Yeah, one in ceph_take_cap_refs().

Another one is in ceph_queue_cap_snap() and when `used & (Fb | Fw)` is 
true, the flush capsnap will be delayed by holding the inode ref, so we 
need to put the inode ref here or in __ceph_finish_cap_snap().

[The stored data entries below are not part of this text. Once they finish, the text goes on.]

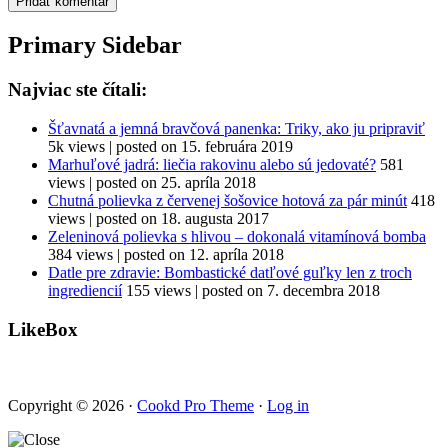
Primary Sidebar
Najviac ste čítali:
Šťavnatá a jemná bravčová panenka: Triky, ako ju pripraviť
5k views
|
posted on 15. februára 2019
Marhuľové jadrá: liečia rakovinu alebo sú jedovaté?
581
views
|
posted on 25. apríla 2018
Chutná polievka z červenej šošovice hotová za pár minút
418
views
|
posted on 18. augusta 2017
Zeleninová polievka s hlivou – dokonalá vitamínová bomba
384 views
|
posted on 12. apríla 2018
Datle pre zdravie: Bombastické datľové guľky len z troch
ingrediencií
155 views
|
posted on 7. decembra 2018
LikeBox
Copyright © 2026 ·
Cookd Pro Theme
·
Log in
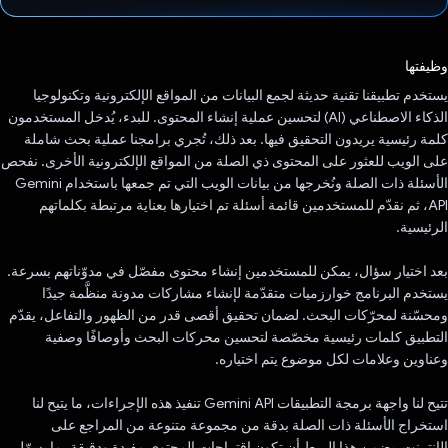
تم التصويت.
وظيفتها
يستخدم تطبيقنا تقنية حديثة لجمع البيانات من المواقع الإلكترونية وتكنولوجيا
الذكاء الاصطناعي (AI) لتحسين عملية إنشاء المحتوى. للبدء، يُدخل المستخدمون
كلمة رئيسية يريدون التحقيق فيها. بعد ذلك، تُجري برامجنا عملية بحث شاملة
على الويب للعثور على المحتوى ذي الصلة من المواقع الإلكترونية الأخرى. نفحص
الأسئلة ذات الصلة ونُخرجها من بيانات الويب التي تم جمعها باستخدام Gemini
API، ثم نقدّم للمستخدمين قائمة أسئلة تم اختيارها بعناية مرتبطة بكلماتهم
الرئيسية.
بعد اختيار سؤال، يمكن للمستخدمين إنشاء محتوى مفصّل في مدوّناتهم بسرعة.
يستخدم البرنامج خوارزميات متقدّمة لإنشاء مشاركات مدونة منظَّمة جيدًا
ومحسّنة لمحرّكات البحث. لضمان تحقيق أقصى قدر من الظهور والتفاعل، يقدّم
التطبيق كلمات رئيسية مخصّصة لتحسين محركات البحث وأوصافًا وصفية
وعناوين وعلامات لكل موضوع يتم اختياره.
تتيح لنا واجهة برمجة التطبيقات Gemini API تنفيذ هذه الإجراءات، ما يتيح لنا
استخراج الأسئلة ذات الصلة بدقة من مجموعة متنوعة من المراجع على
الإنترنت. يضمن هذا الربط أن تكون اقتراحات المحتوى مفيدة ودقيقة، ما يسهّل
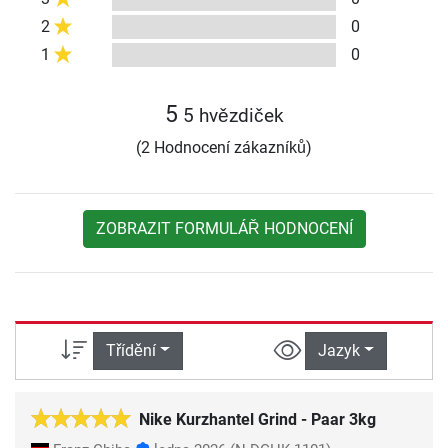
2
0
1
0
5
5 hvězdiček
(2 Hodnocení zákazníků)
ZOBRAZIT FORMULÁŘ HODNOCENÍ
Třídění
Jazyk
Nike Kurzhantel Grind - Paar 3kg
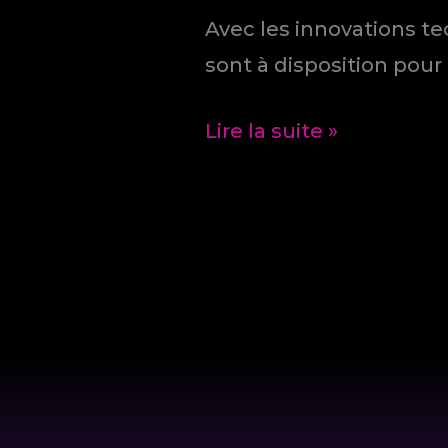
Avec les innovations t
sont à disposition pour
J’ai
Lire la suite »
couché
avec
un
robot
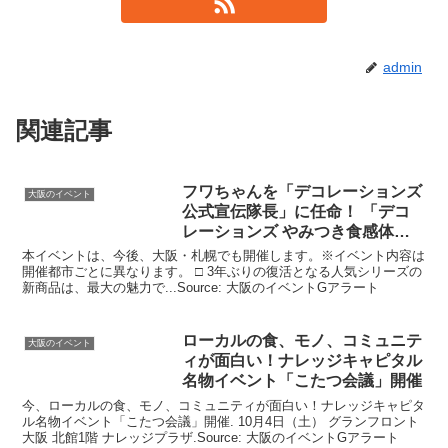
admin
関連記事
フワちゃんを「デコレーションズ
大阪のイベント
公式宣伝隊長」に任命！ 「デコ
レーションズ やみつき食感体験
会 …
本イベントは、今後、大阪・札幌でも開催します。※イベント内容は
開催都市ごとに異なります。 □ 3年ぶりの復活となる人気シリーズの
新商品は、最大の魅力で...Source: 大阪のイベントGアラート
ローカルの食、モノ、コミュニテ
大阪のイベント
ィが面白い！ナレッジキャピタル
名物
イベント
「こたつ会議」開催
今、ローカルの食、モノ、コミュニティが面白い！ナレッジキャピタ
ル名物イベント「こたつ会議」開催. 10月4日（土） グランフロント
大阪 北館1階 ナレッジプラザ.Source: 大阪のイベントGアラート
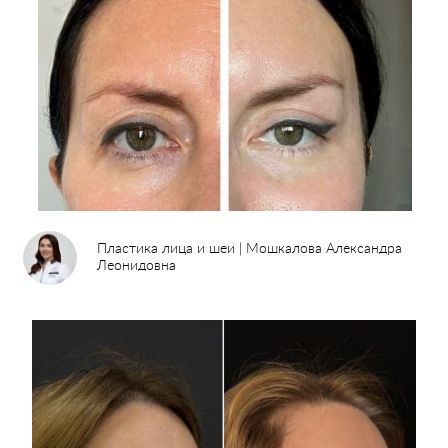
Пластика лица и шеи | Мошкалова Александра
Леонидовна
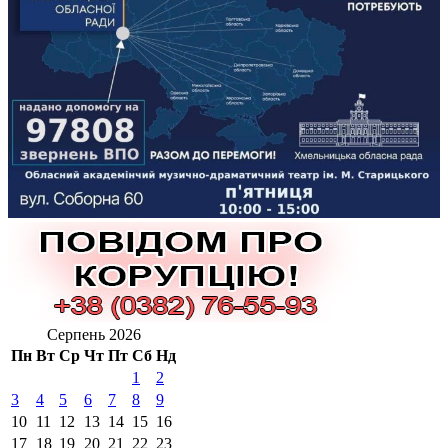
Серпень 2026
Пн
Вт
Ср
Чт
Пт
Сб
Нд
1
2
3
4
5
6
7
8
9
10
11
12
13
14
15
16
17
18
19
20
21
22
23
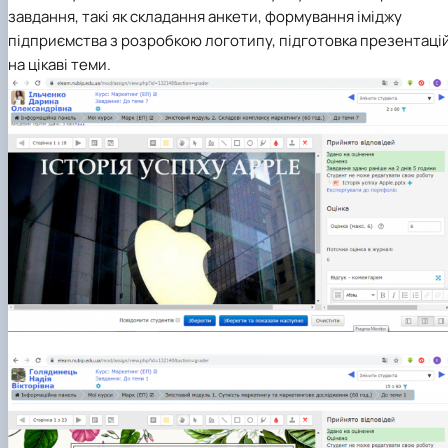
завдання, такі як складання анкети, формування іміджу
підприємства з розробкою логотипу, підготовка презентаці
на цікаві теми.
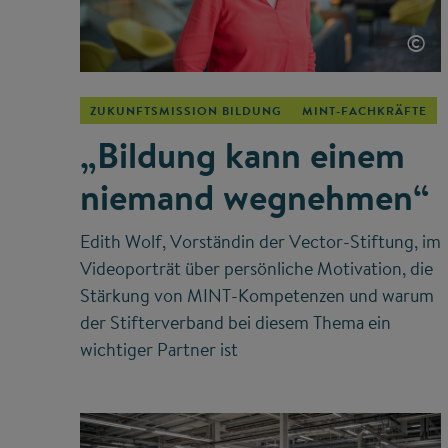
©
ZUKUNFTSMISSION BILDUNG
MINT-FACHKRÄFTE
„Bildung kann einem
niemand wegnehmen“
Edith Wolf, Vorständin der Vector-Stiftung, im
Videoporträt über persönliche Motivation, die
Stärkung von MINT-Kompetenzen und warum
der Stifterverband bei diesem Thema ein
wichtiger Partner ist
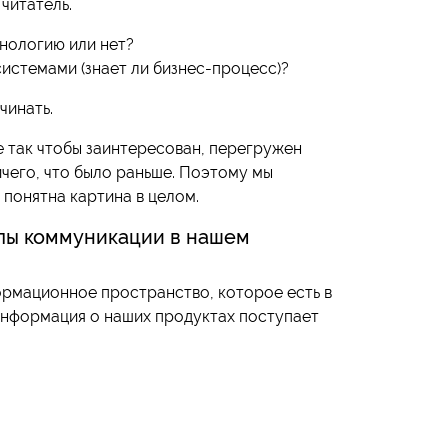
читатель.
инологию или нет?
системами (знает ли бизнес-процесс)?
чинать.
е так чтобы заинтересован, перегружен
ичего, что было раньше. Поэтому мы
 понятна картина в целом.
алы коммуникации в нашем
рмационное пространство, которое есть в
нформация о наших продуктах поступает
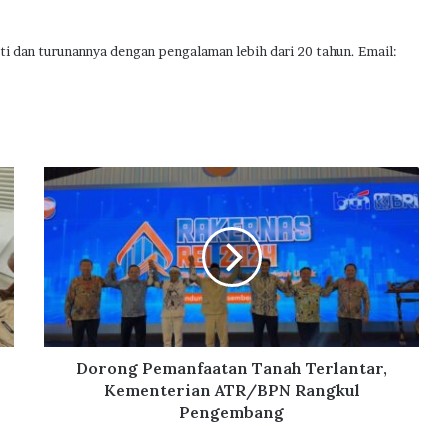
ti dan turunannya dengan pengalaman lebih dari 20 tahun. Email:
D
o
r
o
n
g
P
e
m
a
Dorong Pemanfaatan Tanah Terlantar,
n
Kementerian ATR/BPN Rangkul
f
Pengembang
a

> Either way, I think this function needs some better
> documentation/comments, particularly since you're making a significant
> change to how it works.

Okay, I will post the V3 after my back later to add more comments about 
this.

Thanks

>
>>   	spin_unlock(&ci->i_ceph_lock);
>>   
>>
>>
>>
>>   	dout("put_cap_refs %p had %s%s%s\n", inode, ceph_cap_string(had),
>> diff --git a/fs/ceph/snap.c b/fs/ceph/snap.c
>> index b611f829cb61..639fb91cc9db 100644
>> --- a/fs/ceph/snap.c
>> +++ b/fs/ceph/snap.c
>> @@ -561,10 +561,10 @@ void ceph_queue_cap_snap(struct ceph_inode_info *ci)
>>   	capsnap->context = old_snapc;
>>   	list_add_tail(&capsnap->ci_item, &ci->i_cap_snaps);
>>   
>>
>>
>>
>> -	if (used & CEPH_CAP_FILE_WR) {
>> +	if (used & (CEPH_CAP_FILE_WR | CEPH_CAP_FILE_BUFFER)) {
>>   		dout("queue_cap_snap %p cap_snap %p snapc %p"
>> -		     " seq %llu used WR, now pending\n", inode,
>> -		     capsnap, old_snapc, old_snapc->seq);
>> +		     " seq %llu used WR | BUFFFER, now pending\n",
>> +		     inode, capsnap, old_snapc, old_snapc->seq);
>>   		capsnap->writing = 1;
>>   	} else {
>>   		/* note mtime, size NOW. */